§ **Transcribed page contents**:
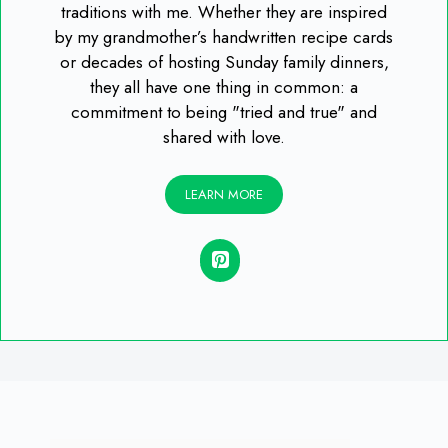
traditions with me. Whether they are inspired
by my grandmother’s handwritten recipe cards
or decades of hosting Sunday family dinners,
they all have one thing in common: a
commitment to being "tried and true" and
shared with love.
LEARN MORE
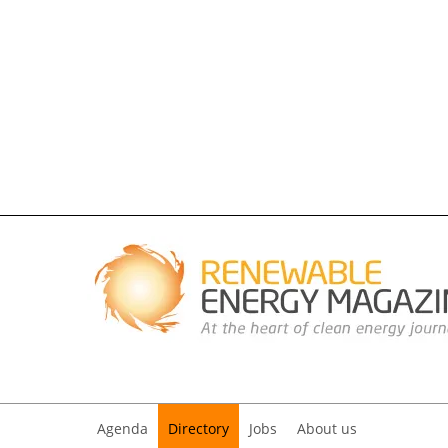
Agenda
Directory
Jobs
About us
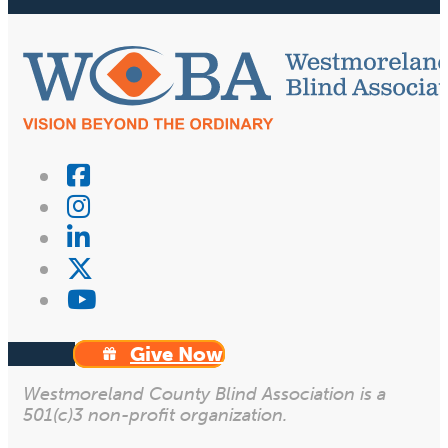
Give Now
Westmoreland County Blind Association is a
501(c)3 non-profit organization.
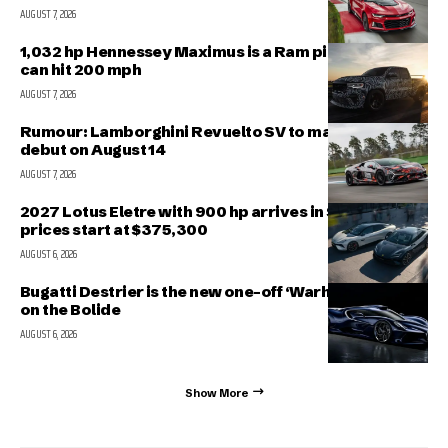
AUGUST 7, 2026
1,032 hp Hennessey Maximus is a Ram pickup that
can hit 200 mph
AUGUST 7, 2026
Rumour: Lamborghini Revuelto SV to make public
debut on August 14
AUGUST 7, 2026
2027 Lotus Eletre with 900 hp arrives in Singapore,
prices start at $375,300
AUGUST 6, 2026
Bugatti Destrier is the new one-off ‘Warhorse’ based
on the Bolide
AUGUST 6, 2026
Show More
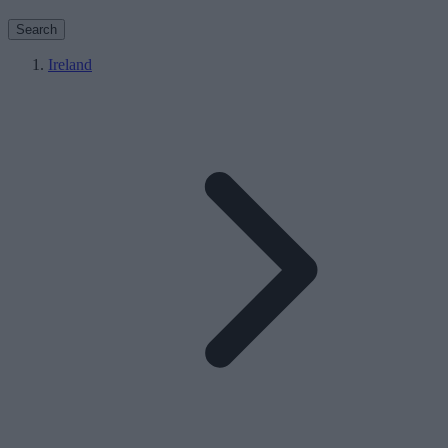
Search
Ireland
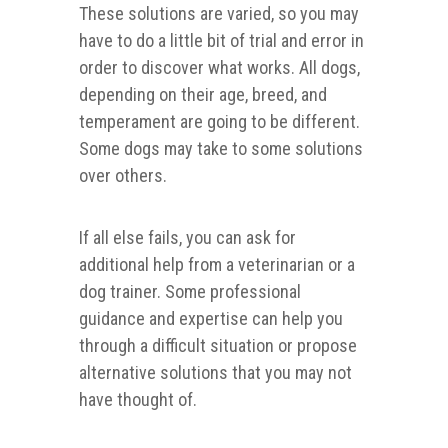
These solutions are varied, so you may
have to do a little bit of trial and error in
order to discover what works. All dogs,
depending on their age, breed, and
temperament are going to be different.
Some dogs may take to some solutions
over others.
If all else fails, you can ask for
additional help from a veterinarian or a
dog trainer. Some professional
guidance and expertise can help you
through a difficult situation or propose
alternative solutions that you may not
have thought of.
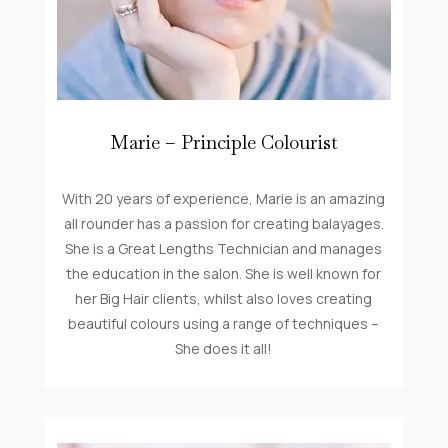
Marie – Principle Colourist
With 20 years of experience, Marie is an amazing
all rounder has a passion for creating balayages.
She is a Great Lengths Technician and manages
the education in the salon. She is well known for
her Big Hair clients, whilst also loves creating
beautiful colours using a range of techniques –
She does it all!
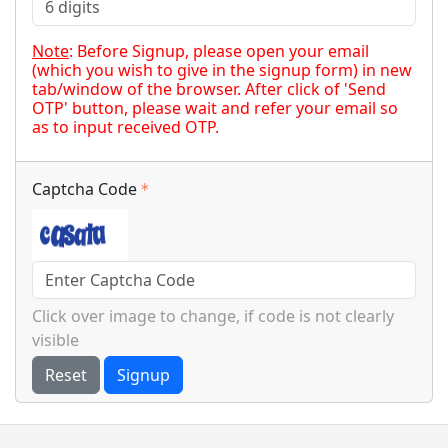
Note
: Before Signup, please open your email
(which you wish to give in the signup form) in new
tab/window of the browser. After click of 'Send
OTP' button, please wait and refer your email so
as to input received OTP.
Captcha Code
Click over image to change, if code is not clearly
visible
Reset
Signup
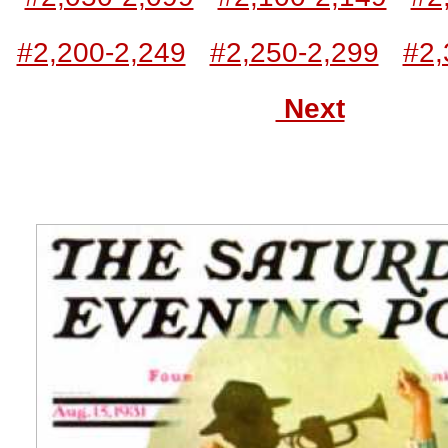
#2,200-2,249
#2,250-2,299
#2,
Next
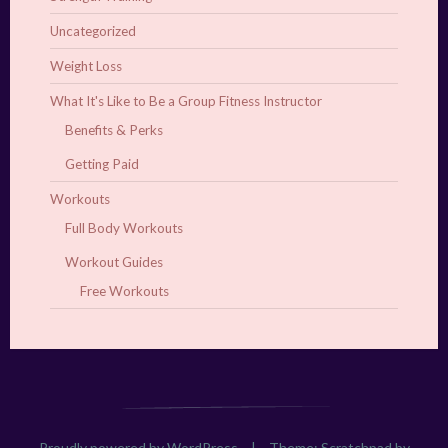
Uncategorized
Weight Loss
What It's Like to Be a Group Fitness Instructor
Benefits & Perks
Getting Paid
Workouts
Full Body Workouts
Workout Guides
Free Workouts
Proudly powered by WordPress
|
Theme: Scratchpad by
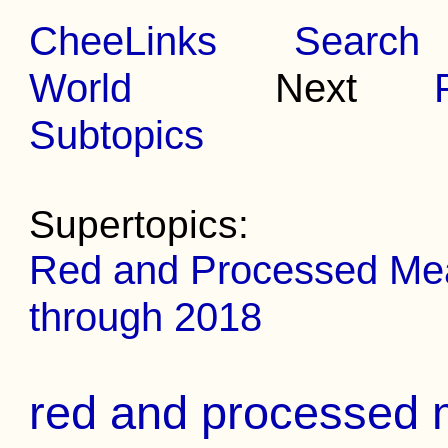
CheeLinks
Search
World
Next
Subtopics
Supertopics:
Red and Processed Meat
through 2018
red and processed m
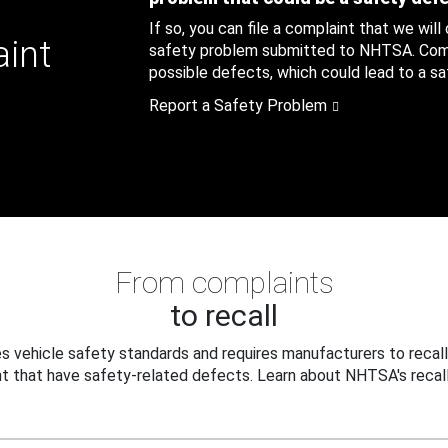
If so, you can file a complaint that we will
aint
safety problem submitted to NHTSA. Compl
possible defects, which could lead to a saf
Report a Safety Problem
From complaints
to recall
 vehicle safety standards and requires manufacturers to recall
t that have safety-related defects. Learn about NHTSA's recall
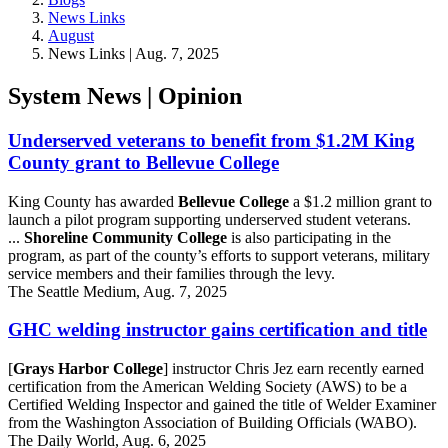
News Links
August
News Links | Aug. 7, 2025
System News | Opinion
Underserved veterans to benefit from $1.2M King
County grant to Bellevue College
King County has awarded
Bellevue College
a $1.2 million grant to
launch a pilot program supporting underserved student veterans.
...
Shoreline Community College
is also participating in the
program, as part of the county’s efforts to support veterans, military
service members and their families through the levy.
The Seattle Medium, Aug. 7, 2025
GHC welding instructor gains certification and title
[
Grays Harbor College
] instructor Chris Jez earn recently earned
certification from the American Welding Society (AWS) to be a
Certified Welding Inspector and gained the title of Welder Examiner
from the Washington Association of Building Officials (WABO).
The Daily World, Aug. 6, 2025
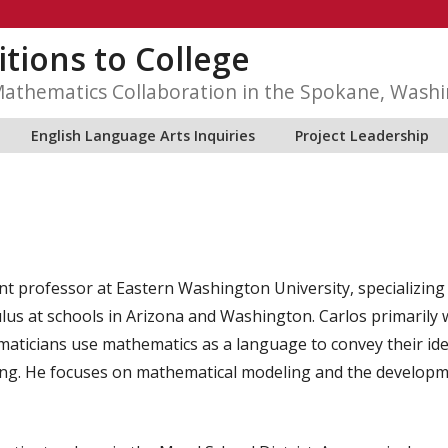
itions to College
Mathematics Collaboration in the Spokane, Wash
English Language Arts Inquiries
Project Leadership
nt professor at Eastern Washington University, specializin
lus at schools in Arizona and Washington. Carlos primarily 
ticians use mathematics as a language to convey their idea
ing. He focuses on mathematical modeling and the developm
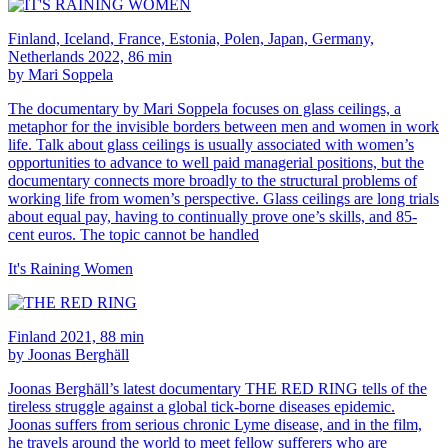
Finland, Iceland, France, Estonia, Polen, Japan, Germany,
Netherlands 2022, 86 min
by Mari Soppela
The documentary by Mari Soppela focuses on glass ceilings, a
metaphor for the invisible borders between men and women in work
life. Talk about glass ceilings is usually associated with women’s
opportunities to advance to well paid managerial positions, but the
documentary connects more broadly to the structural problems of
working life from women’s perspective. Glass ceilings are long trials
about equal pay, having to continually prove one’s skills, and 85-
cent euros. The topic cannot be handled
It's Raining Women
Finland 2021, 88 min
by Joonas Berghäll
Joonas Berghäll’s latest documentary THE RED RING tells of the
tireless struggle against a global tick-borne diseases epidemic.
Joonas suffers from serious chronic Lyme disease, and in the film,
he travels around the world to meet fellow sufferers who are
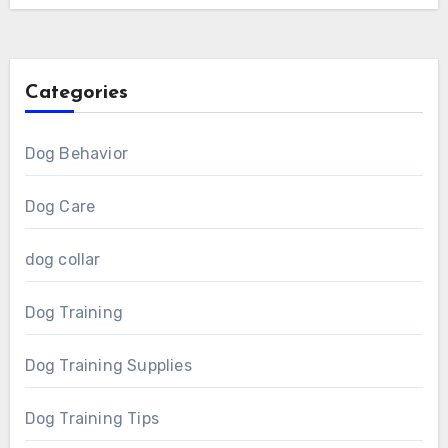
Categories
Dog Behavior
Dog Care
dog collar
Dog Training
Dog Training Supplies
Dog Training Tips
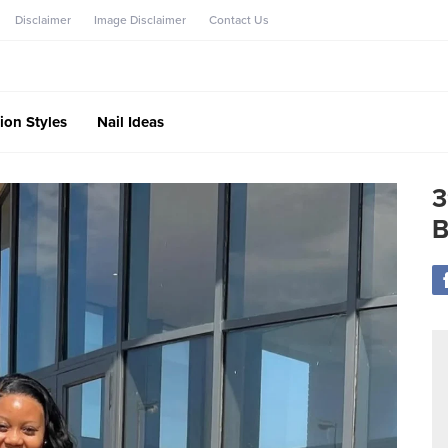
Disclaimer
Image Disclaimer
Contact Us
ion Styles
Nail Ideas
3
B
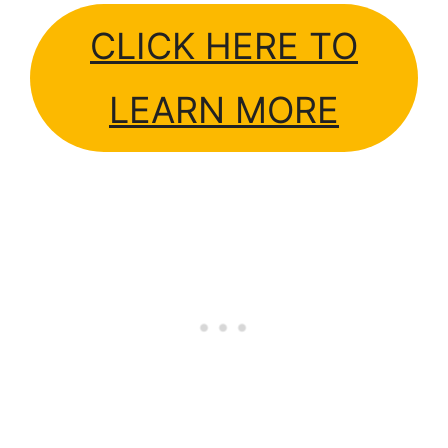
CLICK HERE TO
LEARN MORE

§ **YOUR OBJECTIVE**:
Reproduce each entry word for word and cut the images.

§ **RESPONSE AREA**:
traditions with me. Whether they are inspired
by my grandmother’s handwritten recipe cards
or decades of hosting Sunday family dinners,
they all have one thing in common: a
commitment to being "tried and true" and
shared with love.
LEARN MORE
Agenda
Directory
Jobs
About us
Give Now
Westmoreland County Blind Association is a
501(c)3 non-profit organization.
AUGUST 7, 2026
1,032 hp Hennessey Maximus is a Ram pickup that
can hit 200 mph
AUGUST 7, 2026
Rumour: Lamborghini Revuelto SV to make public
debut on August 14
AUGUST 7, 2026
2027 Lotus Eletre with 900 hp arrives in Singapore,
prices start at $375,300
AUGUST 6, 2026
Bugatti Destrier is the new one-off ‘Warhorse’ based
on the Bolide
AUGUST 6, 2026
Show More
Search
Ireland
These solutions are varied, so you may
have to do a little bit of trial and error in
order to discover what works. All dogs,
depending on their age, breed, and
temperament are going to be different.
Some dogs may take to some solutions
over others.
If all else fails, you can ask for
additional help from a veterinarian or a
dog trainer. Some professional
guidance and expertise can help you
through a difficult situation or propose
alternative solutions that you may not
have thought of.
Marie – Principle Colourist
With 20 years of experience, Marie is an amazing
all rounder has a passion for creating balayages.
She is a Great Lengths Technician and manages
the education in the salon. She is well known for
her Big Hair clients, whilst also loves creating
beautiful colours using a range of techniques –
She does it all!
Note
: Before Signup, please open your email
(which you wish to give in the signup form) in new
tab/window of the browser. After click of 'Send
OTP' button, please wait and refer your email so
as to input received OTP.
Captcha Code
Click over image to change, if code is not clearly
visible
Reset
Signup
#2,200-2,249
#2,250-2,299
#2,
Next
Uncategorized
Weight Loss
What It's Like to Be a Group Fitness Instructor
Benefits & Perks
Getting Paid
Workouts
Full Body Workouts
Workout Guides
Free Workouts
Proudly powered by WordPress
|
Theme: Scratchpad by
CheeLinks
Search
World
Next
Subtopics
Supertopics:
Red and Processed Meat
through 2018
red and processed m
If so, you can file a complaint that we will
aint
safety problem submitted to NHTSA. Compl
possible defects, which could lead to a saf
Report a Safety Problem
From complaints
to recall
 vehicle safety standards and requires manufacturers to recall
t that have safety-related defects. Learn about NHTSA's recall
News Links
August
News Links | Aug. 7, 2025
System News | Opinion
Underserved veterans to benefit from $1.2M King
County grant to Bellevue College
King County has awarded
Bellevue College
a $1.2 million grant to
launch a pilot program supporting underserved student veterans.
...
Shoreline Community College
is also participating in the
program, as part of the county’s efforts to support veterans, military
service members and their families through the levy.
The Seattle Medium, Aug. 7, 2025
GHC welding instructor gains certification and title
[
Grays Harbor College
] instructor Chris Jez earn recently earned
certification from the American Welding Society (AWS) to be a
Certified Welding Inspector and gained the title of Welder Examiner
from the Washington Association of Building Officials (WABO).
The Daily World, Aug. 6, 2025
itions to College
Mathematics Collaboration in the Spokane, Wash
English Language Arts Inquiries
Project Leadership
nt professor at Eastern Washington University, specializin
lus at schools in Arizona and Washington. Carlos primarily 
ticians use mathematics as a language to convey their idea
ing. He focuses on mathematical modeling and the developm
Finland, Iceland, France, Estonia, Polen, Japan, Germany,
Netherlands 2022, 86 min
by Mari Soppela
The documentary by Mari Soppela focuses on glass ceilings, a
metaphor for the invisible borders between men and women in work
life. Talk about glass ceilings is usually associated with women’s
opportunities to advance to well paid managerial positions, but the
documentary connects more broadly to the structural problems of
working life from women’s perspective. Glass ceilings are long trials
about equal pay, having to continually prove one’s skills, and 85-
cent euros. The topic cannot be handled
It's Raining Women
Finland 2021, 88 min
by Joonas Berghäll
Joonas Berghäll’s latest documentary THE RED RING tells of the
tireless struggle against a global tick-borne diseases epidemic.
Joonas suffers from serious chronic Lyme disease, and in the film,
he travels around the world to meet fellow sufferers who are
Categories
Dog Behavior
Dog Care
dog collar
Dog Training
Dog Training Supplies
Dog Training Tips
Disclaimer
Image Disclaimer
Contact Us
ion Styles
Nail Ideas
3
B
CLICK HERE TO
LEARN MORE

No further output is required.